Accordingly, the court had little trouble concluding that these inventory searches did not violate the Fourth Amendment. Allowing the police the authority to hold the car itself, but deny them the authority to search inside it, would be incongruous. Furthermore, the court had already sanctioned an inventory search of an impounded car suspected to contain the service revolver of a fugitive Chicago police officer. The search in this case was conducted according to standard police procedure, and no suggestion existed that the search was a pretext for an investigation. Thus, the search here was reasonable, as well.

==Balancing the interests of society and the individual==

Justice Powell believed that the Fourth Amendment required a balancing of the interests of society against those of the individual. Balancing those interests in this case, he concluded that the search of Opperman's car was reasonable and did not require a warrant.

Powell contended that little danger was associated with impounding automobiles. On occasion, a car could contain some very dangerous item, and the police cannot know in advance which cars those might be. Furthermore, society has an interest in minimizing the number of false claims filed against the police, yet Powell did not believe that inventories were completely effective in discouraging false claims, since an interloper could have stolen something before the police impounded the car, or the police could make a mistake in recording the contents of the car. Also, society has a great interest in the protection of property in impounded cars, because people might not be comfortable leaving valuables in their cars for several days even if they might do so for a few hours. Powell also asserted that people have a nontrivial expectation of privacy in the contents of their automobiles. The search in this case, though, did not invade that interest, because it was limited to an inventory of the contents and conducted according to standard procedures.
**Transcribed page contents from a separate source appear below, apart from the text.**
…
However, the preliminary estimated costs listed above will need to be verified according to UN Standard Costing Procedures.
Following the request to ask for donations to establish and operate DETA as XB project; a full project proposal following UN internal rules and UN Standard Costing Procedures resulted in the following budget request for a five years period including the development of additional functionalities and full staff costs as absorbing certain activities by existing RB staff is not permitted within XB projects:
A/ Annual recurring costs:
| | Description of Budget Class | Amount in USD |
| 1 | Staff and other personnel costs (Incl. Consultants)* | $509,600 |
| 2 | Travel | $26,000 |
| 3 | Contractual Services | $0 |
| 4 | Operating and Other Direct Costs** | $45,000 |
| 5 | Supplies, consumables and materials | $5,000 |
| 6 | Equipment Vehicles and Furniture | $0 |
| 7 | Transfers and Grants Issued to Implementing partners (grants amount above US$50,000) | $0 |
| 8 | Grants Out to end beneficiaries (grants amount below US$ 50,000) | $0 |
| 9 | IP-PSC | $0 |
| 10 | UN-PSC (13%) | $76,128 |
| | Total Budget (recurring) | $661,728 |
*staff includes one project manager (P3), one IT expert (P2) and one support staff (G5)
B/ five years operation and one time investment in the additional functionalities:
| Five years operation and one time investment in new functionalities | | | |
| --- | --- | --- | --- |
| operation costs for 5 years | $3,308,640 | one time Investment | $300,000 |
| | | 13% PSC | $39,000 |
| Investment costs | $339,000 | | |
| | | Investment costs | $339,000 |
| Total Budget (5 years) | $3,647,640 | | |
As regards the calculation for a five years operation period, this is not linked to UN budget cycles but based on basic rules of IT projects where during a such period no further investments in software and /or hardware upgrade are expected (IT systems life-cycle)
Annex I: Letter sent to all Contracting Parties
For these reasons, Powell concluded that the search was reasonable, so did not require a warrant. To be sure, the inventory search at issue in Opperman did not fall into one of the six traditional exceptions to the warrant requirement. Because inventory searches are not intended to discover evidence of criminal activity (even though discovering such evidence might incidentally result), the abuses against which the warrant requirement is intended to protect did not arise in the case of inventory searches. Furthermore, an inventory search does not involve the exercise of discretion, as criminal investigations and certain regulatory searches do.
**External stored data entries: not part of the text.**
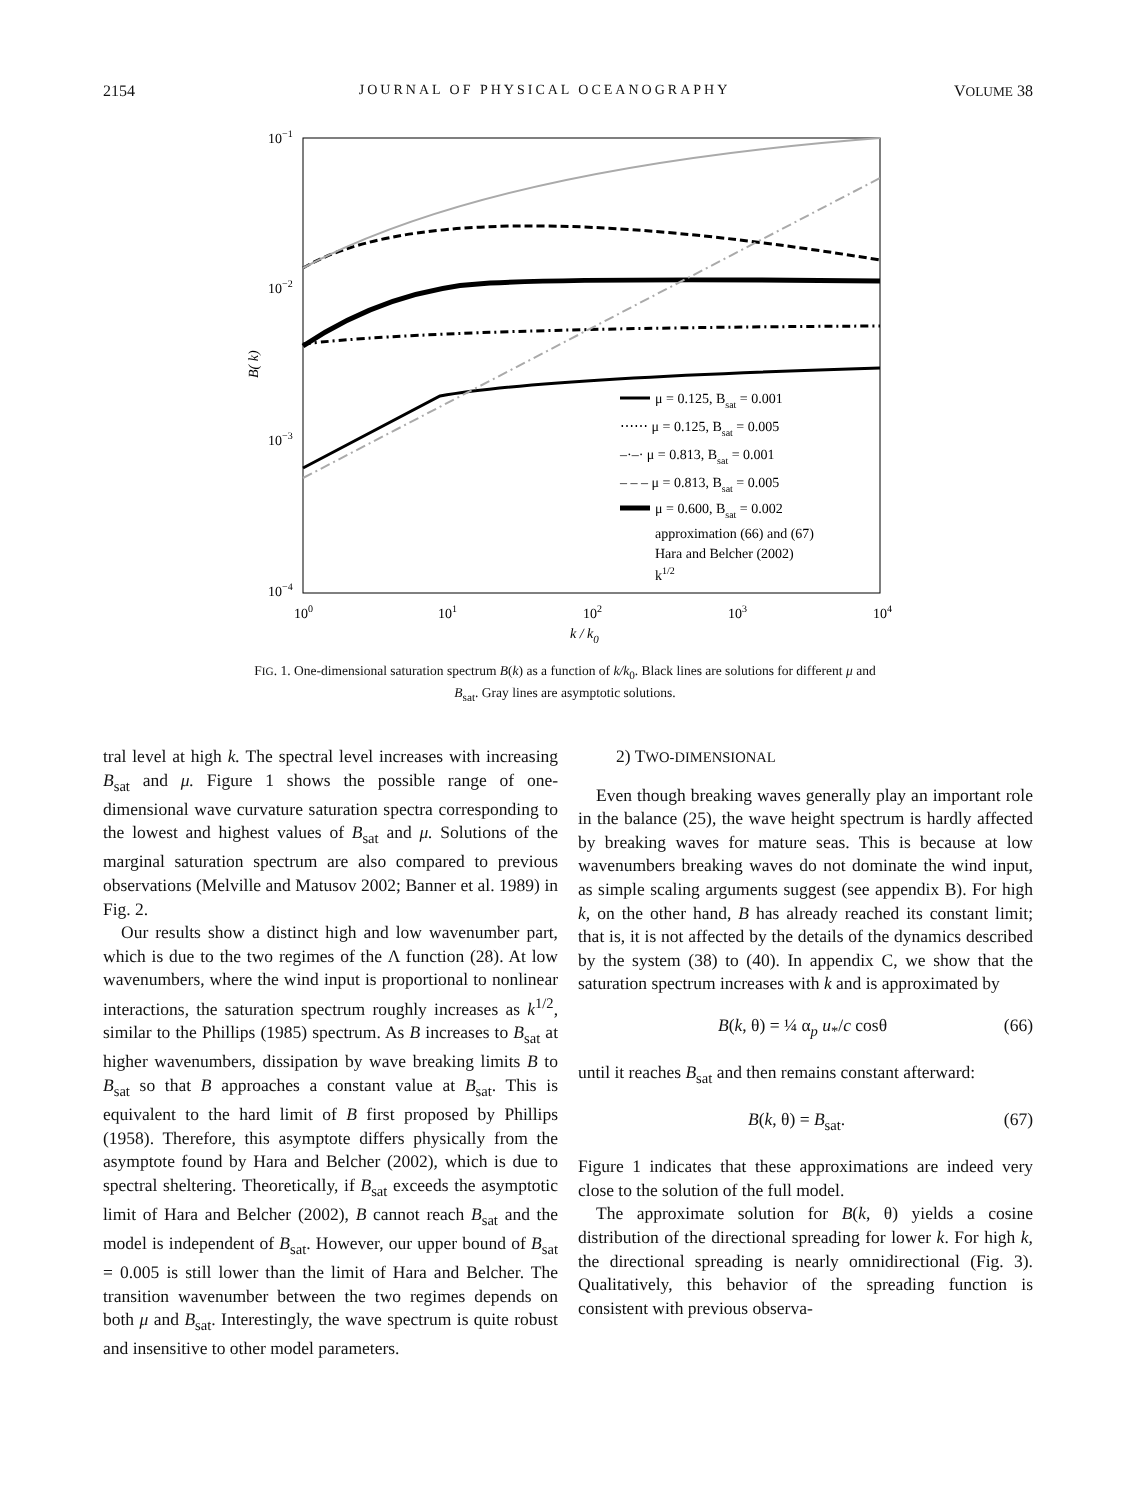2154 JOURNAL OF PHYSICAL OCEANOGRAPHY VOLUME 38
10−1
10−2
10−3
10−4
100
101
102
103
104
k / k0
B( k)
μ = 0.125, Bsat = 0.001
⋯⋯ μ = 0.125, Bsat = 0.005
–·–· μ = 0.813, Bsat = 0.001
– – – μ = 0.813, Bsat = 0.005
μ = 0.600, Bsat = 0.002
approximation (66) and (67)
Hara and Belcher (2002)
k1/2
FIG. 1. One-dimensional saturation spectrum B(k) as a function of k/k<sub>0</sub>. Black lines are solutions for different μ and B<sub>sat</sub>. Gray lines are asymptotic solutions.
tral level at high k. The spectral level increases with increasing B<sub>sat</sub> and μ. Figure 1 shows the possible range of one-dimensional wave curvature saturation spectra corresponding to the lowest and highest values of B<sub>sat</sub> and μ. Solutions of the marginal saturation spectrum are also compared to previous observations (Melville and Matusov 2002; Banner et al. 1989) in Fig. 2.
Our results show a distinct high and low wavenumber part, which is due to the two regimes of the Λ function (28). At low wavenumbers, where the wind input is proportional to nonlinear interactions, the saturation spectrum roughly increases as k<sup>1/2</sup>, similar to the Phillips (1985) spectrum. As B increases to B<sub>sat</sub> at higher wavenumbers, dissipation by wave breaking limits B to B<sub>sat</sub> so that B approaches a constant value at B<sub>sat</sub>. This is equivalent to the hard limit of B first proposed by Phillips (1958). Therefore, this asymptote differs physically from the asymptote found by Hara and Belcher (2002), which is due to spectral sheltering. Theoretically, if B<sub>sat</sub> exceeds the asymptotic limit of Hara and Belcher (2002), B cannot reach B<sub>sat</sub> and the model is independent of B<sub>sat</sub>. However, our upper bound of B<sub>sat</sub> = 0.005 is still lower than the limit of Hara and Belcher. The transition wavenumber between the two regimes depends on both μ and B<sub>sat</sub>. Interestingly, the wave spectrum is quite robust and insensitive to other model parameters.
2) TWO-DIMENSIONAL
Even though breaking waves generally play an important role in the balance (25), the wave height spectrum is hardly affected by breaking waves for mature seas. This is because at low wavenumbers breaking waves do not dominate the wind input, as simple scaling arguments suggest (see appendix B). For high k, on the other hand, B has already reached its constant limit; that is, it is not affected by the details of the dynamics described by the system (38) to (40). In appendix C, we show that the saturation spectrum increases with k and is approximated by
B(k, θ) = ¼ α<sub>p</sub> u<sub>*</sub>/c cosθ (66)
until it reaches B<sub>sat</sub> and then remains constant afterward:
B(k, θ) = B<sub>sat</sub>. (67)
Figure 1 indicates that these approximations are indeed very close to the solution of the full model.
The approximate solution for B(k, θ) yields a cosine distribution of the directional spreading for lower k. For high k, the directional spreading is nearly omnidirectional (Fig. 3). Qualitatively, this behavior of the spreading function is consistent with previous observa-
Justice Marshall struck a different balance between the interests of society and the individual. A diminished expectation of privacy was not the same as no expectation of privacy at all. Furthermore, Marshall disputed that the three reasons the majority advanced to justify the inventory search were as compelling in this case as the majority claimed. A search of valuables does not address a concern for police safety. Looking in the glove compartment for valuables seemed excessive in light of the other legal protections afforded "gratuitous depositors" under South Dakota law. Although protecting valuables inside an impounded car is important, searching each and every impounded car without the owner's consent exceeded the owner's privacy interest. "One need not carry contraband to prefer that the police not examine one's private possessions."
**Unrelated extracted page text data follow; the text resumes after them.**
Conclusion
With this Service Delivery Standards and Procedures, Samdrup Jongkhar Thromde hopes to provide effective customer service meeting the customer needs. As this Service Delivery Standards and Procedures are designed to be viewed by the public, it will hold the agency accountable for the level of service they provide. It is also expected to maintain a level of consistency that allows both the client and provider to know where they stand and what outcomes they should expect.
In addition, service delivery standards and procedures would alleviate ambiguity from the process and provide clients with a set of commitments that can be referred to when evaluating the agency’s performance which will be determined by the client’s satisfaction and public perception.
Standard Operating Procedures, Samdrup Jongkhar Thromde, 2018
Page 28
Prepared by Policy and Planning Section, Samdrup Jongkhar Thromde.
Thus, Justice Marshall argued, "according to the court's result, the law may presume that each owner in Opperman's position consents to the search." This could not be, for the law ordinarily required the police to obtain consent on a case-by-case basis. If the police were to dispense with the consent requirement, a specific reason must exist to believe that this car contained "particular valuable property threatened by the impoundment." But Justice Marshall saw no such specific evidence in the record in this case, because the owner was apparently content to leave the car parked on the street and the other items that were in plain view did not suggest that anything of particular value would be in the glove compartment. "The court's result in this case elevates the conservation of property interests—indeed mere possibilities of property interests—above the privacy and security interests protected by the Fourth Amendment."